The first word on the street that there were problems in date ranging on Factiva's Publications Library collection of full-text documents came from professional searchers discussing the issue on librarian listservs. One report came from searchers at the Business Week library. Apparently, using the "Current and Previous Year" default option in the "Advanced Searching" module failed to recover results from the years 1999 or 2000. Specifying the 2000 date range (from mm/dd/yyyy to mm/dd/yyyy) brought up nothing. The problem began a week or more before the complaints arose, but no warnings were placed on the relevant pages nor were alerts transmitted to registered users.
Factiva (http://www.factiva.com) staff explained that the glitch arose in the course of a major maintenance activity, which was expected to last through the end of the year. Faced with the challenge of faulty date searches until the year 2002, users raised a fuss. According to Patricia Bridges, vice president of public relations, Factiva was initially unaware of the problem or that this maintenance activity had had any effect on customers. The problem had continued for about 6 days before the company started getting calls that alerted it to the glitch. Bridges stated that Factiva's normal behavior would be to identify the problems and communicate to customers. Failure to notify customers this time was "an aberration."
Bridges promised that Factiva would modify the date-searching default screen to "Current Year" by midnight on October 12. The company would also place warnings and help statements on the service, and send e-mail notifications to subscribers. The company's best advice was to use the "All Dates" option. Users particularly interested in articles from the years 1999 or 2000 could specify date sorting instead of relevance ranking as their display instruction in the "Advanced Searching" module and then scan through screens of data until they reached what they needed. However, Bridges indicated that a final fix, returning to an effective "Current and Previous Year" option, could take months.

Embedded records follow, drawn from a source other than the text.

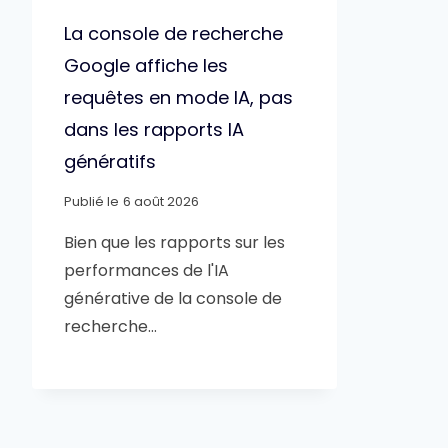
La console de recherche
Google affiche les
requêtes en mode IA, pas
dans les rapports IA
génératifs
Publié le
6 août 2026
Bien que les rapports sur les
performances de l'IA
générative de la console de
recherche…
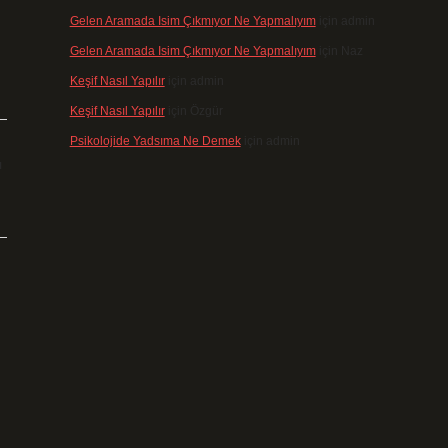
Gelen Aramada Isim Çıkmıyor Ne Yapmalıyım
için
admin
Gelen Aramada Isim Çıkmıyor Ne Yapmalıyım
için
Naz
Keşif Nasıl Yapılır
için
admin
Keşif Nasıl Yapılır
için
Özgür
Psikolojide Yadsıma Ne Demek
için
admin
ı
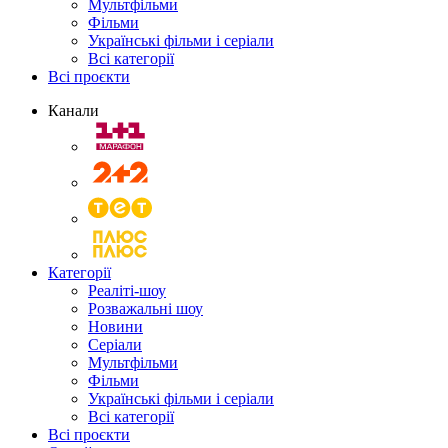
Мультфільми
Фільми
Українські фільми і серіали
Всі категорії
Всі проєкти
Канали
Категорії
Реаліті-шоу
Розважальні шоу
Новини
Серіали
Мультфільми
Фільми
Українські фільми і серіали
Всі категорії
Всі проєкти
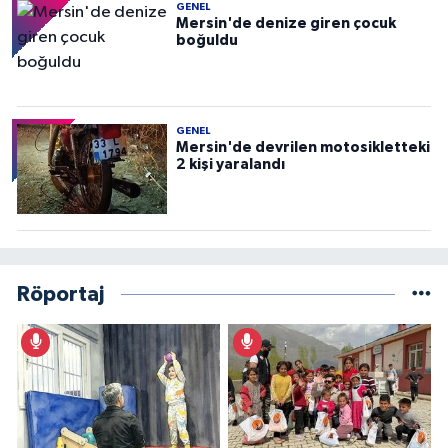
GENEL
Mersin'de denize giren çocuk
boğuldu
GENEL
Mersin'de devrilen motosikletteki
2 kişi yaralandı
Röportaj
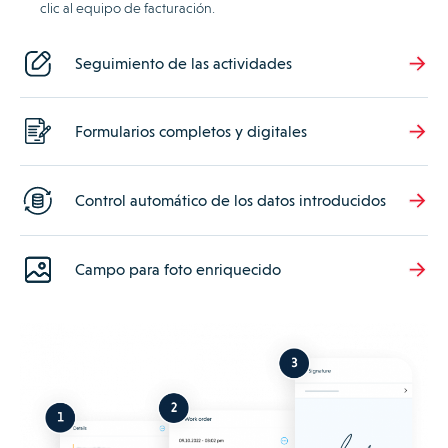
clic al equipo de facturación.
Seguimiento de las actividades
Formularios completos y digitales
Control automático de los datos introducidos
Campo para foto enriquecido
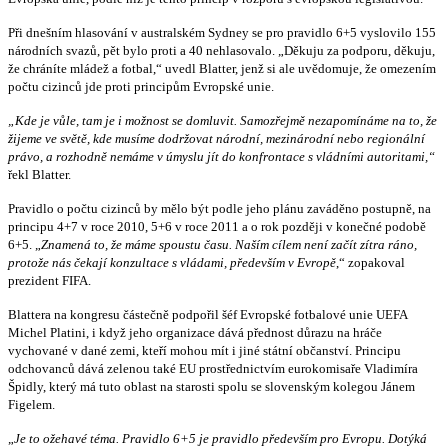
Při dnešním hlasování v australském Sydney se pro pravidlo 6+5 vyslovilo 155
národních svazů, pět bylo proti a 40 nehlasovalo. „Děkuju za podporu, děkuju,
že chráníte mládež a fotbal,“ uvedl Blatter, jenž si ale uvědomuje, že omezením
počtu cizinců jde proti principům Evropské unie.
„Kde je vůle, tam je i možnost se domluvit. Samozřejmě nezapomínáme na to, že
žijeme ve světě, kde musíme dodržovat národní, mezinárodní nebo regionální
právo, a rozhodně nemáme v úmyslu jít do konfrontace s vládními autoritami,“
řekl Blatter.
Pravidlo o počtu cizinců by mělo být podle jeho plánu zaváděno postupně, na
principu 4+7 v roce 2010, 5+6 v roce 2011 a o rok později v konečné podobě
6+5. „
Znamená to, že máme spoustu času. Naším cílem není začít zítra ráno,
protože nás čekají konzultace s vládami, především v Evropě
,“ zopakoval
prezident FIFA.
Blattera na kongresu částečně podpořil šéf Evropské fotbalové unie UEFA
Michel Platini, i když jeho organizace dává přednost důrazu na hráče
vychované v dané zemi, kteří mohou mít i jiné státní občanství. Principu
odchovanců dává zelenou také EU prostřednictvím eurokomisaře Vladimíra
Špidly, který má tuto oblast na starosti spolu se slovenským kolegou Jánem
Figelem.
„
Je to ožehavé téma. Pravidlo 6+5 je pravidlo především pro Evropu. Dotýká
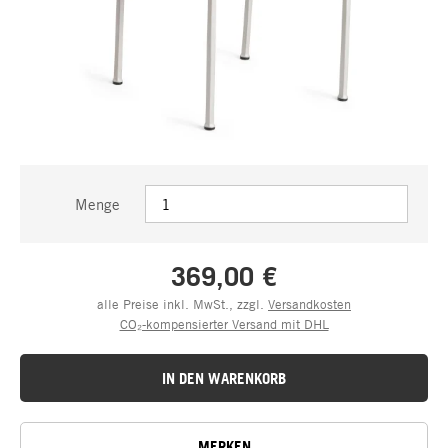
Menge
369,00 €
alle Preise inkl. MwSt., zzgl.
Versandkosten
CO₂-kompensierter Versand mit DHL
IN DEN WARENKORB
MERKEN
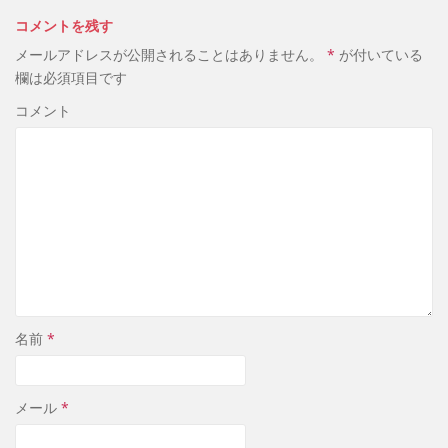
コメントを残す
メールアドレスが公開されることはありません。
*
が付いている
欄は必須項目です
コメント
名前
*
メール
*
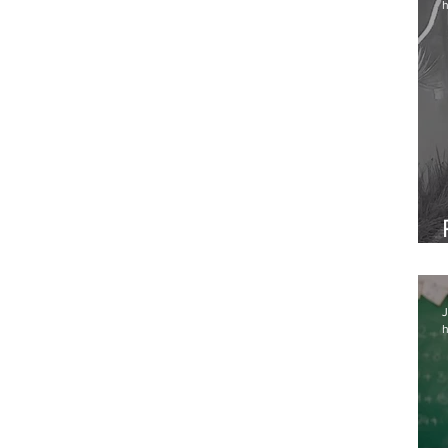
h
J
h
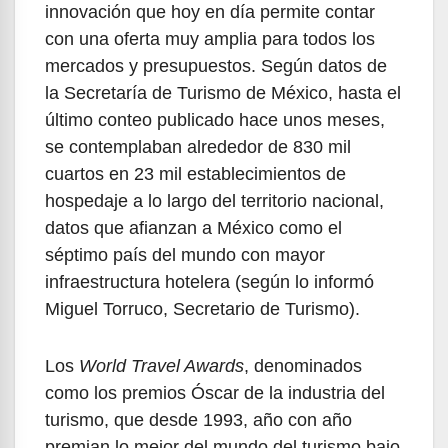
innovación que hoy en día permite contar
con una oferta muy amplia para todos los
mercados y presupuestos. Según datos de
la Secretaría de Turismo de México, hasta el
último conteo publicado hace unos meses,
se contemplaban alrededor de 830 mil
cuartos en 23 mil establecimientos de
hospedaje a lo largo del territorio nacional,
datos que afianzan a México como el
séptimo país del mundo con mayor
infraestructura hotelera (según lo informó
Miguel Torruco, Secretario de Turismo).
Los
World Travel Awards
, denominados
como los premios Óscar de la industria del
turismo, que desde 1993, año con año
premian lo mejor del mundo del turismo bajo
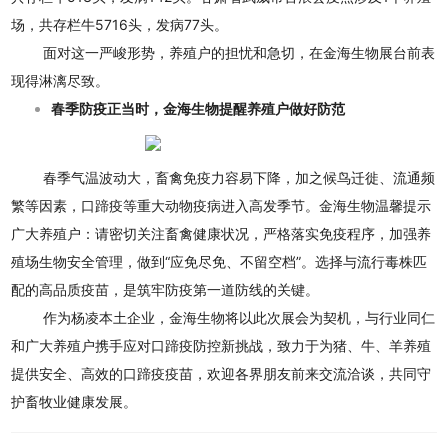
场，共存栏牛5716头，发病77头。
面对这一严峻形势，养殖户的担忧和急切，在金海生物展台前表
现得淋漓尽致。
春季防疫正当时，金海生物提醒养殖户做好防范
春季气温波动大，畜禽免疫力容易下降，加之候鸟迁徙、流通频
繁等因素，口蹄疫等重大动物疫病进入高发季节。金海生物温馨提示
广大养殖户：请密切关注畜禽健康状况，严格落实
免疫程序
，加强养
殖场生物安全管理，做到“应免尽免、不留空档”。选择与流行毒株匹
配的高品质疫苗，是筑牢防疫第一道防线的关键。
作为杨凌本土企业，金海生物将以此次展会为契机，与行业同仁
和广大养殖户携手应对口蹄疫防控新挑战，
致力于为猪、牛、羊养殖
提供安全、高效的口蹄疫疫苗，欢迎各界朋友前来交流洽谈，共同守
护畜牧业健康发展。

On October 13, I checked the Publications Library. The specific date ranging worked for 1999 and 2000, singly or combined. However, the "Current and Previous Year" continued as the default option and continued to retrieve only articles from the year 2001.
On October 14, I checked the Publications Library again. This time the "Current and Previous Year" worked, gathering all of the years 2001, 2000, and 1999.
So the problem was fixed and faster than anticipated. But what lessons does this teach us? In an end-user searching world, traditional information industry firms can no longer rely on professional searchers serving as their early-warning system. The firms may have to do more in-house technical checking and build in more protective procedures to avoid such glitches. Motivation should be high, particularly in this case. Factiva does not charge for searching, only for finding and retrieving search results. Not only customers lose when the service fails to retrieve items of interest, so does Factiva.
More important, the policies and procedures for handling such glitches—posting warning notices on home pages and sending out e-mail alerts—just won't cut it when dealing with end-user markets. Factiva's Publications Library goes out to end-users through systems that do not require registration, e.g., through dowjones.com and a network of affiliate Web site outlets. Users only give names and contact information when they decide to buy an article. So how could Factiva notify any of those many users effectively? Only by alerting users at the search page, something that end-users still might not notice.
Ultimately, Factiva seems to have found the best course, namely a permanent fix. But maybe just one more check, starting October 15?